Studien ergaben zudem, dass Patienten mit chronischer Fatigue, mit Reizdarm, mit chronischem Rückenschmerz oder mit anderen Diagnosen ohne organischen Befund bei Ärzten als besonders schwierig gelten, weil die Behandlung oft frustran sei. Viele Ärzte würden nicht realisieren, dass solche Krankheiten oft eine sehr starke psychische Komponente hätten.
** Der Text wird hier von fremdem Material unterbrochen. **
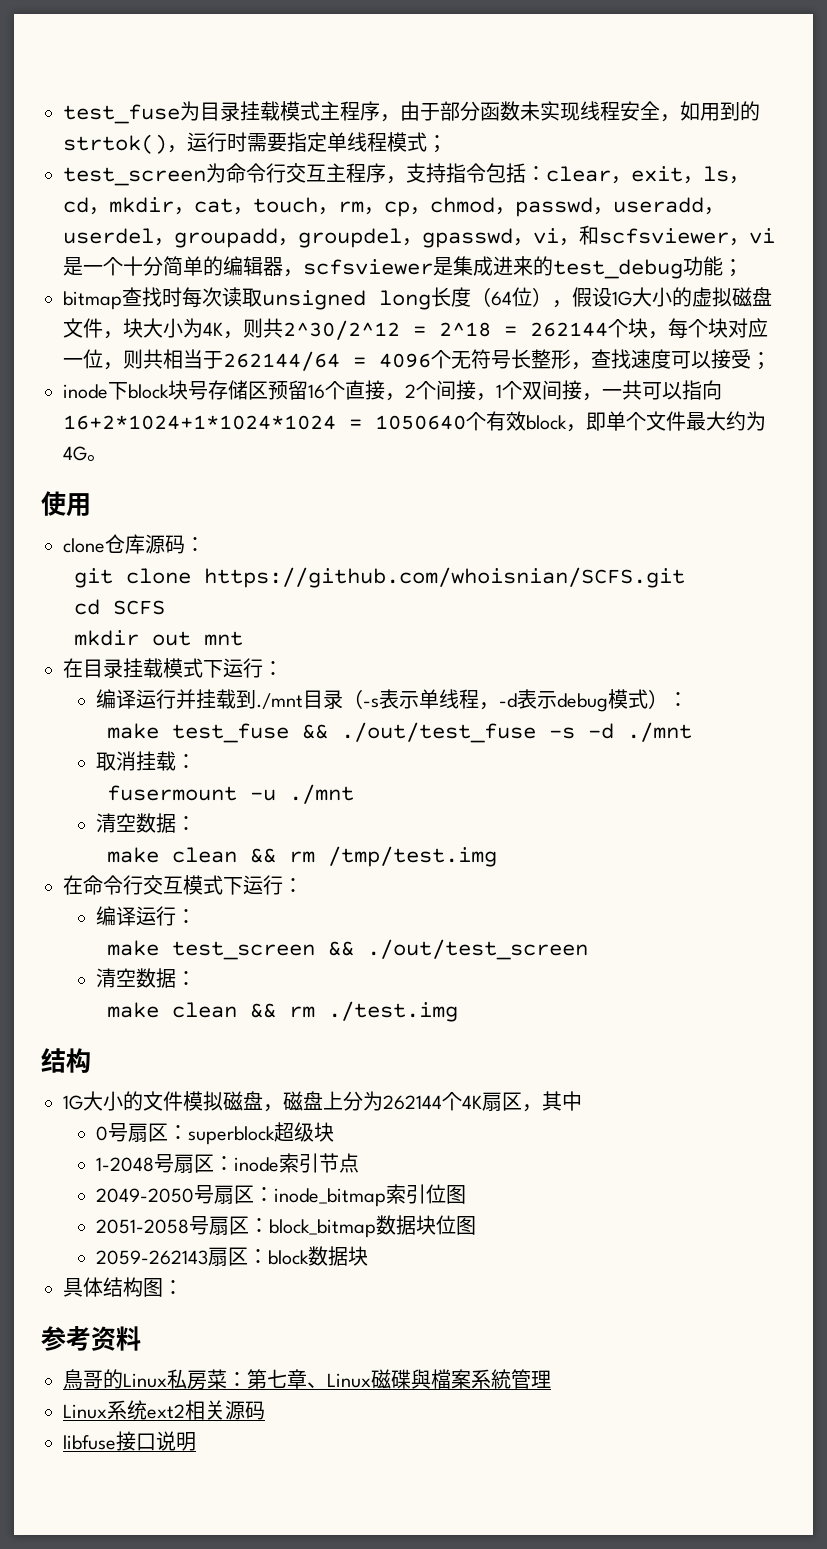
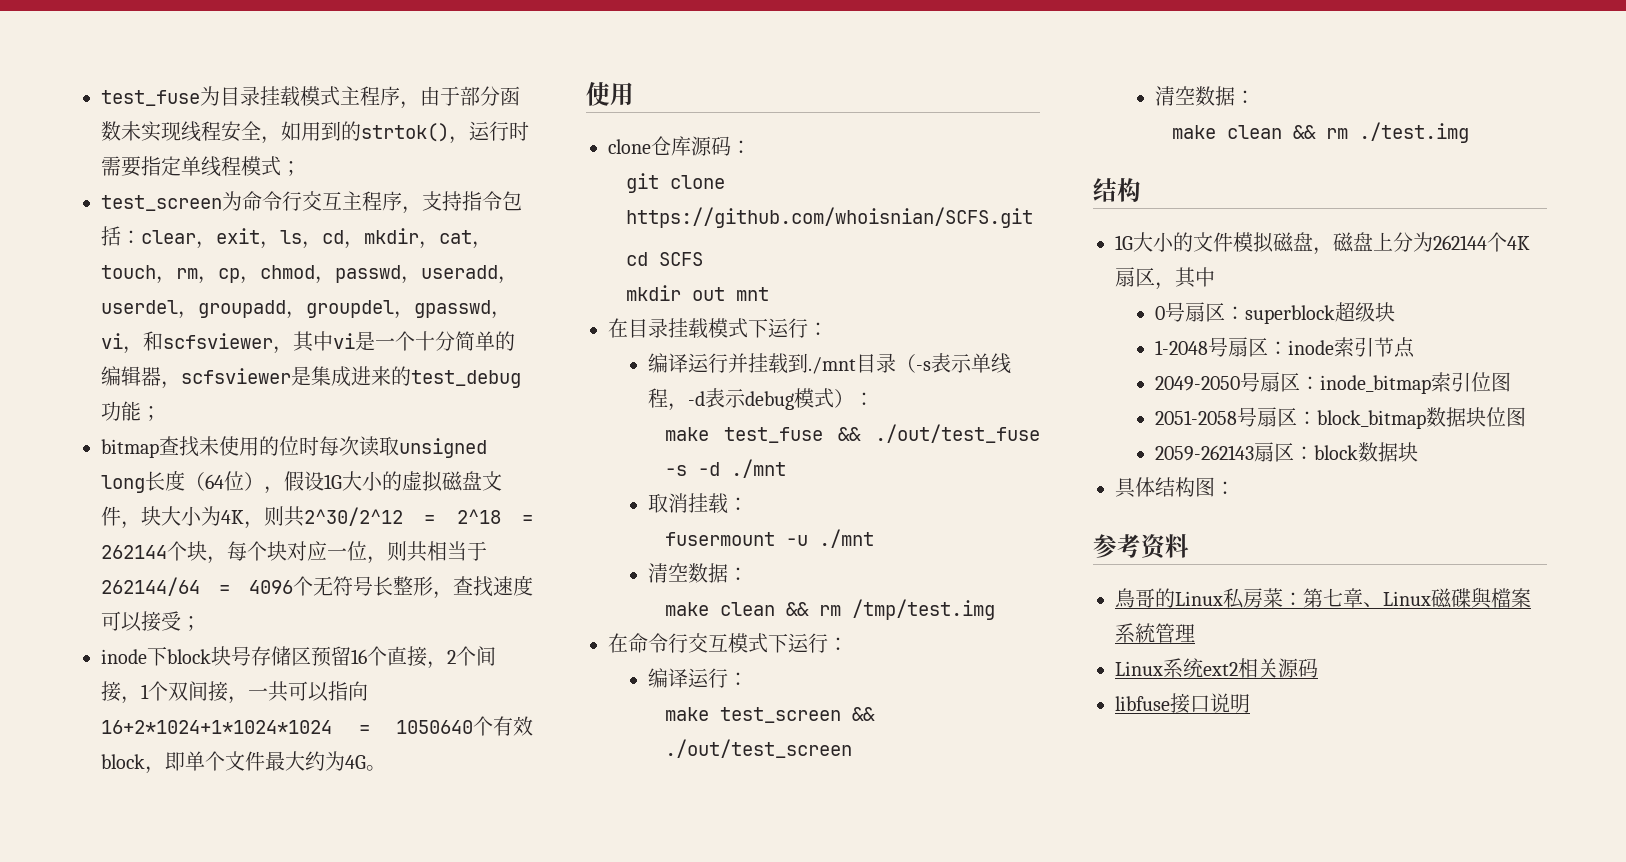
(749, 242) none -> [293,331,333,352] 其中
(162, 297) none -> [199,436,299,456] 未使用的位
Wessely forderte daher eine bessere Verzahnung der Psychiatrie mit anderen Disziplinen, etwa über psychiatrische Konsile in Allgemeinkrankenhäusern sowie eine stärkere Einbindung der Psychiatrie in die Ausbildung von Ärzten, Krankenschwestern und Pflegepersonal. Dies könne auf lange Sicht auch deutlich Geld sparen. Der Experte verwies auf Projekte in Großbritannien, bei denen die Einbeziehung von Psychiatern in Allgemeinkrankenhäusern die Behandlungskosten reduzieren konnte. So würden etwa Typ-2-Diabetiker mit schlechter psychischer Gesundheit doppelt so viele finanzielle Ressourcen benötigen wie jene mit einem robusten seelischen Zustand. Psychiater könnten also zu einer deutlichen Kostenersparnis um Gesundheitswesen beitragen.

In Großbritannien habe man nun Schritte unternommen, um sowohl die Zahl der Psychiater zu erhöhen, als auch die psychiatrischen Kenntnisse anderer Fachärzte zu verbessern. So würde mittlerweile rund die Hälfte der angehenden Ärzte ein viermonatiges Psychiatriepraktikum absolvieren, auch schaffe man mehr Praktika- und Ausbildungsplätze an Kliniken mit Schwerpunkt Psychiatrie und Allgemeinmedizin.

Rund 10.000 Besucher aus 120 Ländern

Allerdings sei es noch ein weiter Weg, bis die Psychiatrie als gleichwertiger Teil der Medizin wertgeschätzt werde. Wessely zeigte recht aktuelle Überschriften aus der Publikumspresse zu chronischer Fatigue (CFS), nachdem Forscher Unterschiede in Hirnscans zwischen Betroffenen und Gesunden gefunden hatten: "Ist das der Beweis, dass chronische Fatigue tatsächlich existiert?", fragte die "Daily Mail". "Wenn die Presse psychische Krankheiten nicht mehr ‚wirklichen‘ Krankheiten gegenüberstellt, dann erst können wir sicher sein, dass die Psychiatrie ebenso ernst genommen wird wie die somatische Medizin", erläuterte Wessely.

Der 17. Kongress der World Psychiatric Organisation (WPA) findet noch bis Donnerstag, 12. Oktober in Berlin statt. Zu dem Kongress werden rund 10.000 Besucher aus 120 Ländern erwartet.